An innovative three-step ablation approach including ethanol infusion of the vein of Marshall improves freedom from arrhythmias in patients with persistent atrial fibrillation compared to pulmonary vein isolation (PVI) alone, according to late breaking science presented at EHRA 2023. Preliminary results at 10 months are presented, with follow up ongoing until 12 months.

The cornerstone of catheter ablation of atrial fibrillation is complete isolation of the pulmonary veins. However, only 50–60% of patients remain in sinus rhythm at two years. Numerous trials of different ablation strategies have failed to demonstrate superiority over PVI.

The Marshall-Plan ablation strategy consists of 1) PVI; 2) ethanol infusion of the vein of Marshall; and 3) a linear ablation set to block the three main anatomical isthmuses to the pulmonary veins (dome, mitral and cavotricuspid isthmus lines). The technique focuses on anatomical targets that have been individually recognized as important for the initiation or maintenance of atrial fibrillation but have not been collectively targeted in a systematic manner. The current investigators previously reported encouraging results using this strategy in non-randomized studies.

The present study compared 12-month arrhythmia-free survival with the Marshall-Plan ablation strategy versus PVI only. This was a prospective, randomized, parallel group trial of superiority. The trial included 120 patients with symptomatic persistent atrial fibrillation for more than one month. The average age of participants was 67 years and 21 (18%) were women.

Participants were randomized to receive the Marshall-Plan or PVI alone. Follow up occurred at 3, 6, 9 and 12 months during which patients underwent a number of tests including an electrocardiogram (ECG), echocardiography, stress test and 24-hour Holter monitoring. Recurrence of arrhythmias was identified using ECG teletransmission, with findings sent to the hospital once a week plus any time the patient had symptoms.
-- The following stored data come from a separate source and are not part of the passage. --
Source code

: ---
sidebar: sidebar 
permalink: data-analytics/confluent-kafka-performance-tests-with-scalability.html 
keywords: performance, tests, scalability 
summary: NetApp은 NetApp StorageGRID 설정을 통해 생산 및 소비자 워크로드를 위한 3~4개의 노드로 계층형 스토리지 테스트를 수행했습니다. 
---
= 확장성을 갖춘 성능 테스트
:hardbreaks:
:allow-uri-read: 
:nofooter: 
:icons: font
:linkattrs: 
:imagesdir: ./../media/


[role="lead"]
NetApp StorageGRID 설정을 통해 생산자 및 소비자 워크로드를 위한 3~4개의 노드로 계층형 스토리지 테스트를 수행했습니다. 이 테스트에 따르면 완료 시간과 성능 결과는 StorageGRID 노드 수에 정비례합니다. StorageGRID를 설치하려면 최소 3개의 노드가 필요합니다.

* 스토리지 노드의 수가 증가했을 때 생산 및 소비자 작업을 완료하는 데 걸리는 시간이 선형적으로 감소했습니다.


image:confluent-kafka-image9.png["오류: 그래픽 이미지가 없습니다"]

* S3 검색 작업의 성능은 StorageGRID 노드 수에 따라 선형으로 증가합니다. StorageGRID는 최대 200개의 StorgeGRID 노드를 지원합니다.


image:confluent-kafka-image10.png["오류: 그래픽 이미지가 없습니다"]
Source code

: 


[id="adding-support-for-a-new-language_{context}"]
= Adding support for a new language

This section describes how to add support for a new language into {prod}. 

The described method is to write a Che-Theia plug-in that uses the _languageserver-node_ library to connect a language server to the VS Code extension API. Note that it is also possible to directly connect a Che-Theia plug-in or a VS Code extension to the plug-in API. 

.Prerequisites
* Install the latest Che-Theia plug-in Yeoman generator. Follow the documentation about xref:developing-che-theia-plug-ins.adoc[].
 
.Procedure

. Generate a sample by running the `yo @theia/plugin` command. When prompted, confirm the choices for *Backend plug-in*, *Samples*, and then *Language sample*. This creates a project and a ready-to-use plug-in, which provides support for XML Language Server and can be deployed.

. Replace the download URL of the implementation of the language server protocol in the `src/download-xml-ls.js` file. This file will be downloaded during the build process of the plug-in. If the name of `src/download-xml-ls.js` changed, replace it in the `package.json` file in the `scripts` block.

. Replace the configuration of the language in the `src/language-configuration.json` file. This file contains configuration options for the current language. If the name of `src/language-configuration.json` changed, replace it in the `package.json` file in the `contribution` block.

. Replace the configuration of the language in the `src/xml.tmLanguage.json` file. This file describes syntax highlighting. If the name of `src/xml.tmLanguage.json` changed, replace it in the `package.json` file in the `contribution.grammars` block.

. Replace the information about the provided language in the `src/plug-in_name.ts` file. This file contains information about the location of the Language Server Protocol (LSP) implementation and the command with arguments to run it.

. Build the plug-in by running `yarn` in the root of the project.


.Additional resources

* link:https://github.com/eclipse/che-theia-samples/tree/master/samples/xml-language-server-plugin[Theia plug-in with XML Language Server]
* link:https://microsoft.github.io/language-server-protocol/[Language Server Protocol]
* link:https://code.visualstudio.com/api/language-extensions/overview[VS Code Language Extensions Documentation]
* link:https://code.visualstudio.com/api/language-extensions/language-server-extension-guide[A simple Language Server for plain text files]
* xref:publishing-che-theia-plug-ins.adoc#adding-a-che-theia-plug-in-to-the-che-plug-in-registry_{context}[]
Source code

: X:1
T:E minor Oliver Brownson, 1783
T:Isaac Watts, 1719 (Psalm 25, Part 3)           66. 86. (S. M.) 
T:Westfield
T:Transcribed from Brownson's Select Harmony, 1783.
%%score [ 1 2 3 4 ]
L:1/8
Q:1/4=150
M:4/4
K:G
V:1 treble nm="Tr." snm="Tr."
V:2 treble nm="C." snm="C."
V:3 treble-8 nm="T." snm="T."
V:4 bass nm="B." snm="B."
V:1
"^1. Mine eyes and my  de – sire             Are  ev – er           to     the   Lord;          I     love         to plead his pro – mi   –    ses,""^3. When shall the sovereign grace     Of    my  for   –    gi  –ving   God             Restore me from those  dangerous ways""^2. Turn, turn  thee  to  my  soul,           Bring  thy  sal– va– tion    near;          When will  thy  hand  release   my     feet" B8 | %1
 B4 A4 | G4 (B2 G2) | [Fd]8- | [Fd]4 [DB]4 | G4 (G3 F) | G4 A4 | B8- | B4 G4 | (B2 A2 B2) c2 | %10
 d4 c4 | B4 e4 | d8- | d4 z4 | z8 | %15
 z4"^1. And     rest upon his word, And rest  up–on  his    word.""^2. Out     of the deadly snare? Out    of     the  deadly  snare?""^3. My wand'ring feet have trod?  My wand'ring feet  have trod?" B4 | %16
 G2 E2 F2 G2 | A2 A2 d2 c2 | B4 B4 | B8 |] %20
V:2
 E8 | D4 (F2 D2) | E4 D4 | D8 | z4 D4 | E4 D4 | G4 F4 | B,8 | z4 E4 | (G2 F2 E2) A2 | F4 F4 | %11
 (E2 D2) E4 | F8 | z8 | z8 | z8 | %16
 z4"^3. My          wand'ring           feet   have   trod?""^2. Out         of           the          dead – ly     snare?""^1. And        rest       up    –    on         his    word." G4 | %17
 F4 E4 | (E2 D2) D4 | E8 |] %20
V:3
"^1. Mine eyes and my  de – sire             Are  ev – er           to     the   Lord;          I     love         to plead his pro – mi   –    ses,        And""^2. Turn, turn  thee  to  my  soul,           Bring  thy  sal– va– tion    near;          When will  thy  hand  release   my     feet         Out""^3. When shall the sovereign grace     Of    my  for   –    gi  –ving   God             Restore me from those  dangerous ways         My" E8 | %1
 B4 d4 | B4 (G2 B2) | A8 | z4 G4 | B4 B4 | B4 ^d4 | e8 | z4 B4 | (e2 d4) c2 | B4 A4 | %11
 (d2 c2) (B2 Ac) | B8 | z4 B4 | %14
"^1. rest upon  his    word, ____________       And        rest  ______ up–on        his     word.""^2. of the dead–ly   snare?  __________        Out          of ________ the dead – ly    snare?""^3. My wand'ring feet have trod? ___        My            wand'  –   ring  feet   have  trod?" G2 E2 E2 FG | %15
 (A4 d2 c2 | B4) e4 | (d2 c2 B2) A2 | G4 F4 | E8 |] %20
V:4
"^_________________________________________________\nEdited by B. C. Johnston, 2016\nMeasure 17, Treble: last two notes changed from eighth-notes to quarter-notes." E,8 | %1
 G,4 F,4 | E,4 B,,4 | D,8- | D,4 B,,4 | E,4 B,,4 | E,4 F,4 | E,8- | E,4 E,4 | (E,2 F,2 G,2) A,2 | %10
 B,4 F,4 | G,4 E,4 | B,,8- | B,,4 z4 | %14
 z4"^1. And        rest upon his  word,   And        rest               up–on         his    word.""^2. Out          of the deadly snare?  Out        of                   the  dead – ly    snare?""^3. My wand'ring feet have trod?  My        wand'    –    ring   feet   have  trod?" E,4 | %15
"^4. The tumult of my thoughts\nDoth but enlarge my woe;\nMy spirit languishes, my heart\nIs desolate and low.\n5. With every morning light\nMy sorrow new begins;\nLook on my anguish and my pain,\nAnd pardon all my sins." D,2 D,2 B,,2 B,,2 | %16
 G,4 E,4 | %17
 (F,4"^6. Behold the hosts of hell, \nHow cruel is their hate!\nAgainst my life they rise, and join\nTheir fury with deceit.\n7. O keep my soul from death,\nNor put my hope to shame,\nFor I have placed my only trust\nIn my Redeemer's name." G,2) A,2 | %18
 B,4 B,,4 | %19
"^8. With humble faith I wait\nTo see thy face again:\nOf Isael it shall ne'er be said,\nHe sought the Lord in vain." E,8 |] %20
The primary endpoint was recurrence of atrial fibrillation or atrial tachycardia lasting more than 30 seconds at 12 months (including a 3-month blanking period) after a single ablation procedure.

The total radiofrequency time was significantly longer in the PVI group (29 minutes) compared with the Marshall-Plan group (23 minutes; p<0.001). The full lesion set was successfully completed in 53 patients (88%) receiving the Marshall-Plan strategy and 59 patients (98%) receiving PVI only. In an intention-to-treat analysis, the recurrence of arrhythmias after an average follow up of 10 months was significantly higher in the PVI group compared with the Marshall-Plan group (18 vs. 8 patients; p=0.026). Follow up will continue until 12 months.

Principal investigator Dr. Nicolas Derval of the University Hospital of Bordeaux, France said, "After 10 months of follow up, the success rate in the Marshall-Plan group was significantly better (87%) compared to the PVI only group (70%). However, the results are still preliminary as follow up is not completed for all patients. While the findings indicate that the Marshall-Plan strategy holds promise for patients with persistent atrial fibrillation, they need to be confirmed in a multicenter trial."